■ **WHAT THE TASK ASKS**
Copy out the lines of the records below, and only those lines, from the one with "url(#building-back-hatch); stroke: #2b1309" through the one with "#8f2418; stroke: #f2e6c7;", exactly as they appear.

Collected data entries

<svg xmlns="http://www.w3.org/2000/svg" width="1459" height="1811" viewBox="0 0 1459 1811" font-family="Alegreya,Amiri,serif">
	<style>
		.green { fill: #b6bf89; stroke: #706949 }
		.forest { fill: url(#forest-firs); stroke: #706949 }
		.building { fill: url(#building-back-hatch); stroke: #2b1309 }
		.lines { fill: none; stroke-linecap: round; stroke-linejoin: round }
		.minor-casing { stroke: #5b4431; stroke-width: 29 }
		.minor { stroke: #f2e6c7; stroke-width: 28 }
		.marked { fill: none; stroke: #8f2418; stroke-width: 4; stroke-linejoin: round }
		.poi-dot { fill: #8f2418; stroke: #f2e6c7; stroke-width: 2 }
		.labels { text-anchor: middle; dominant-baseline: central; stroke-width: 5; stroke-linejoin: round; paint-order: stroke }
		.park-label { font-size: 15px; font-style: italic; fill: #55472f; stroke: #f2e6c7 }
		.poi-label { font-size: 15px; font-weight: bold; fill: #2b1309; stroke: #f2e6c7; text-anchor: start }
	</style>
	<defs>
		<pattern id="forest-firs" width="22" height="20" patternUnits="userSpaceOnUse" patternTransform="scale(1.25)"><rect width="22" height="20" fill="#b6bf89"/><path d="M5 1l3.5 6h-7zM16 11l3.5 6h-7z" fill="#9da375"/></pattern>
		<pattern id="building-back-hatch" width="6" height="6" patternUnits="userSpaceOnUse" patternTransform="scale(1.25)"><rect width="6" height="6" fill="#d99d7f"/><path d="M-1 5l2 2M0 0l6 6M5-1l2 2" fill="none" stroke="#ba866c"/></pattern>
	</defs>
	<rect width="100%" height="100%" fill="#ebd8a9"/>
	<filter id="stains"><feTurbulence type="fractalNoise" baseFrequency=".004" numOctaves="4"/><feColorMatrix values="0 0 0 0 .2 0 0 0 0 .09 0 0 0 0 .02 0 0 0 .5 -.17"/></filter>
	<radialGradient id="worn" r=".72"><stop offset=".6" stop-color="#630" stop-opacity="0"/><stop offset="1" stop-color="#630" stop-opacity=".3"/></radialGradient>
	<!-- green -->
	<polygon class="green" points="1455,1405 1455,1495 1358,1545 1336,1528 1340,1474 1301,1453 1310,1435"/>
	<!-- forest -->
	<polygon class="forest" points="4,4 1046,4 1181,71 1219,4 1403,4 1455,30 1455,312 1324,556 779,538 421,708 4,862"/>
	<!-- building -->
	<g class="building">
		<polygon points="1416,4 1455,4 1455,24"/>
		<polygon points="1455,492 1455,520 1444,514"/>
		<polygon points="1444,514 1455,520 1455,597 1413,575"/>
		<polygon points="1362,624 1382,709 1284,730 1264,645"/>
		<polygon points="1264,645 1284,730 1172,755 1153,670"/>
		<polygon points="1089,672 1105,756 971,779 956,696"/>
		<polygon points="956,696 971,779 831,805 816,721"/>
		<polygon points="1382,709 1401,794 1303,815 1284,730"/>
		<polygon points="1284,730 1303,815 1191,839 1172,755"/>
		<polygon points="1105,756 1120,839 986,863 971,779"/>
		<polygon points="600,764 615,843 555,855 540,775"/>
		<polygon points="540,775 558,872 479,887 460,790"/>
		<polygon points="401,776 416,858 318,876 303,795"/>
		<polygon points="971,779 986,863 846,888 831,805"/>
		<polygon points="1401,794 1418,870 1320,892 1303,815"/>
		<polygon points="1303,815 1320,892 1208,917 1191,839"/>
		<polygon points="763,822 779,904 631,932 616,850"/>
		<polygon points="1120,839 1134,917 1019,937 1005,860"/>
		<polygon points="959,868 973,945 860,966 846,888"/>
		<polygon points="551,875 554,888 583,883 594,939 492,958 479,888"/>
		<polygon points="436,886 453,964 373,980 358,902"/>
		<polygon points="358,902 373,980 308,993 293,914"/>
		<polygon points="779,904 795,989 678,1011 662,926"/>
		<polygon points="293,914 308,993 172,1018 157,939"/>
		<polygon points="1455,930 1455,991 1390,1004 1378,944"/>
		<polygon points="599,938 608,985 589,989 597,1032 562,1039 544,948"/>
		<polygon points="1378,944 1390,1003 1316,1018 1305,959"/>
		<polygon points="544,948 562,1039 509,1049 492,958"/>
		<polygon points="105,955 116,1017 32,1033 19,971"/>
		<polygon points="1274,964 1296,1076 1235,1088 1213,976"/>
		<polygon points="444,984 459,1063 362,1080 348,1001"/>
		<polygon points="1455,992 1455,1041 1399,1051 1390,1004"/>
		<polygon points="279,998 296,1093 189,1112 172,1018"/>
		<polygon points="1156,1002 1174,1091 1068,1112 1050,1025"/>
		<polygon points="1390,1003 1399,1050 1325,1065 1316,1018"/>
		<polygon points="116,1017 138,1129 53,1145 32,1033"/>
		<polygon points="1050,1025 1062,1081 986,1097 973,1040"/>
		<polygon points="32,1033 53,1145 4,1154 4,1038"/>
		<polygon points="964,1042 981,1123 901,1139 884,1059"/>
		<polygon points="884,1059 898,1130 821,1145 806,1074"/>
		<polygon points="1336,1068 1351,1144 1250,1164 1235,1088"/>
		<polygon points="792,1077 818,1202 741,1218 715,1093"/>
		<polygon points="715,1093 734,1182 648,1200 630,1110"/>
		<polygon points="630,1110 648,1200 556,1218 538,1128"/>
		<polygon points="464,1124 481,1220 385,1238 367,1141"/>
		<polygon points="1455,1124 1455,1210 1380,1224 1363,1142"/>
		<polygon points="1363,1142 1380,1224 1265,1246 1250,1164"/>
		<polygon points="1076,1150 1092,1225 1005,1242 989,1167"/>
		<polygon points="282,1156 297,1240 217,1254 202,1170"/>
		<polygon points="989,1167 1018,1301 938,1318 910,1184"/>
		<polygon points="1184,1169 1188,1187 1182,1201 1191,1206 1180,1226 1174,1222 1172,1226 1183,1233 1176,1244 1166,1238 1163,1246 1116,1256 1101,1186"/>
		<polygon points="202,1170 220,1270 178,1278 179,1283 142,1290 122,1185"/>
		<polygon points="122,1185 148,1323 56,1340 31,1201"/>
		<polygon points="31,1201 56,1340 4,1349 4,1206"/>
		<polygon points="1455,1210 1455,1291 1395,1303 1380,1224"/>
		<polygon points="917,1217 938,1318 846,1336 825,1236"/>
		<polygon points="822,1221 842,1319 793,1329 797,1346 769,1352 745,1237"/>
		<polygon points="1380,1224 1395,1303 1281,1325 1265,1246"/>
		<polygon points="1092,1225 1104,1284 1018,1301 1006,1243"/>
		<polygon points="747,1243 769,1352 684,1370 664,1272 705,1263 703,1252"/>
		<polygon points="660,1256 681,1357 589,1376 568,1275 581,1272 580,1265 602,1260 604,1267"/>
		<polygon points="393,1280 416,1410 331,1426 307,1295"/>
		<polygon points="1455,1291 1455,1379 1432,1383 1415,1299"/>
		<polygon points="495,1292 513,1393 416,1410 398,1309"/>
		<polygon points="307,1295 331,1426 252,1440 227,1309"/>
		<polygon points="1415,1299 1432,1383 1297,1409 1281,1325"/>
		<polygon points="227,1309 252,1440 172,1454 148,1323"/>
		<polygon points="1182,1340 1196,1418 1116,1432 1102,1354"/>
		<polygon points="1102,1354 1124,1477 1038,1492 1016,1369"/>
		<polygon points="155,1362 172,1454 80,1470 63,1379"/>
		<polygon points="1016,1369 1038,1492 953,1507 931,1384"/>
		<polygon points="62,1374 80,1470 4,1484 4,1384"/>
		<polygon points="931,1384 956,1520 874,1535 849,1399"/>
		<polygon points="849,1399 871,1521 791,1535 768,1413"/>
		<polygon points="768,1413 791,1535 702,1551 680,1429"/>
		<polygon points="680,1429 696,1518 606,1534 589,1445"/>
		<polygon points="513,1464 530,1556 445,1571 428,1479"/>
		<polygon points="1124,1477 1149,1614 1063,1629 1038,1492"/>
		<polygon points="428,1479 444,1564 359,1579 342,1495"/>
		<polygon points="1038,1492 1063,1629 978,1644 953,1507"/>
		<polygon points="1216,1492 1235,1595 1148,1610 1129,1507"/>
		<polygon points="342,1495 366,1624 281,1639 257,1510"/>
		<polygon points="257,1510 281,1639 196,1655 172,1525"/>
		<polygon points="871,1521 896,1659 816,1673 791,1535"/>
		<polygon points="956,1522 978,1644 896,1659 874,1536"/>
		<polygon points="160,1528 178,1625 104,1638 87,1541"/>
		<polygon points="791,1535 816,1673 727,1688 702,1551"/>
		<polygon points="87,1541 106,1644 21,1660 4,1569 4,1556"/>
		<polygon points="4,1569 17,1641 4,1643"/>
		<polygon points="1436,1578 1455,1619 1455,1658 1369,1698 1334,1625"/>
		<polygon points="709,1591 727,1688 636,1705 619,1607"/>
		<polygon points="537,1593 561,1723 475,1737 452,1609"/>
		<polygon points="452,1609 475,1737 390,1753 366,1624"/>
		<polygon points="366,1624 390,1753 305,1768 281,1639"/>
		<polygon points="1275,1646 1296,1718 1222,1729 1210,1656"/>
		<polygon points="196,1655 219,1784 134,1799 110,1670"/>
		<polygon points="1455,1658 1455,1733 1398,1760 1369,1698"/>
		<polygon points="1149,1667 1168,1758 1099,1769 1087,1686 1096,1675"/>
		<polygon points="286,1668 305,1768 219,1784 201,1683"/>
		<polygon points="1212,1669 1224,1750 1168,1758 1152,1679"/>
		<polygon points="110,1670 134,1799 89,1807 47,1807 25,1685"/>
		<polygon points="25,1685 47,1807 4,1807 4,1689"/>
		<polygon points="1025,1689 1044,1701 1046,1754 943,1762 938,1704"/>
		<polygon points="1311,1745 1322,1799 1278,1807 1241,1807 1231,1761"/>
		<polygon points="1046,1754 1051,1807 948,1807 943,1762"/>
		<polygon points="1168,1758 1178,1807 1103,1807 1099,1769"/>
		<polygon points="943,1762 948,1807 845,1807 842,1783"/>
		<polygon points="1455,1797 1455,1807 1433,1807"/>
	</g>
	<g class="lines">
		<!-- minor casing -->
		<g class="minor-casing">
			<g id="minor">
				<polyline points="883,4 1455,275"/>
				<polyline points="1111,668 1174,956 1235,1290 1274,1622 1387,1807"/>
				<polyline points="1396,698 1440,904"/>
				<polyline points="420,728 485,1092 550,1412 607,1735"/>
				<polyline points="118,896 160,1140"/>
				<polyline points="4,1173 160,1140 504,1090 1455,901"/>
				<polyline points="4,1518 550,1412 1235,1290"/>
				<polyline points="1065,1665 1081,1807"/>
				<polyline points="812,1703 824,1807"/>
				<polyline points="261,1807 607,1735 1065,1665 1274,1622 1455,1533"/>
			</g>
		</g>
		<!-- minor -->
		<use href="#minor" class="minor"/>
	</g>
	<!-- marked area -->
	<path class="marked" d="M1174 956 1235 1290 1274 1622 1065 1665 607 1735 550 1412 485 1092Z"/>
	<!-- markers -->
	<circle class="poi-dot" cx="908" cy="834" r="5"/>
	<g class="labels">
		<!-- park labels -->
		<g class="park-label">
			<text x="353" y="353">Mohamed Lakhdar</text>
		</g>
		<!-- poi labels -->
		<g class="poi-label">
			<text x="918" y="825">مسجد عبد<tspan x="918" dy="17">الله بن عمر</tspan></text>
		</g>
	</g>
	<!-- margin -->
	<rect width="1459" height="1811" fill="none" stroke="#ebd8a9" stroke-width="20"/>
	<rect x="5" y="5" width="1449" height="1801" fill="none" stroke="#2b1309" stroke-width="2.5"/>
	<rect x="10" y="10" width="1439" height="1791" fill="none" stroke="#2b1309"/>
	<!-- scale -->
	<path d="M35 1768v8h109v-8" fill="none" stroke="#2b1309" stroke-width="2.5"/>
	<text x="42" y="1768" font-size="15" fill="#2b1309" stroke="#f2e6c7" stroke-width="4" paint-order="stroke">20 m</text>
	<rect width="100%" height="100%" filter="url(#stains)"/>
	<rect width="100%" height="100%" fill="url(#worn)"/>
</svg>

■ **RESULT OF THIS EXERCISE**
		.building { fill: url(#building-back-hatch); stroke: #2b1309 }
		.lines { fill: none; stroke-linecap: round; stroke-linejoin: round }
		.minor-casing { stroke: #5b4431; stroke-width: 29 }
		.minor { stroke: #f2e6c7; stroke-width: 28 }
		.marked { fill: none; stroke: #8f2418; stroke-width: 4; stroke-linejoin: round }
		.poi-dot { fill: #8f2418; stroke: #f2e6c7; stroke-width: 2 }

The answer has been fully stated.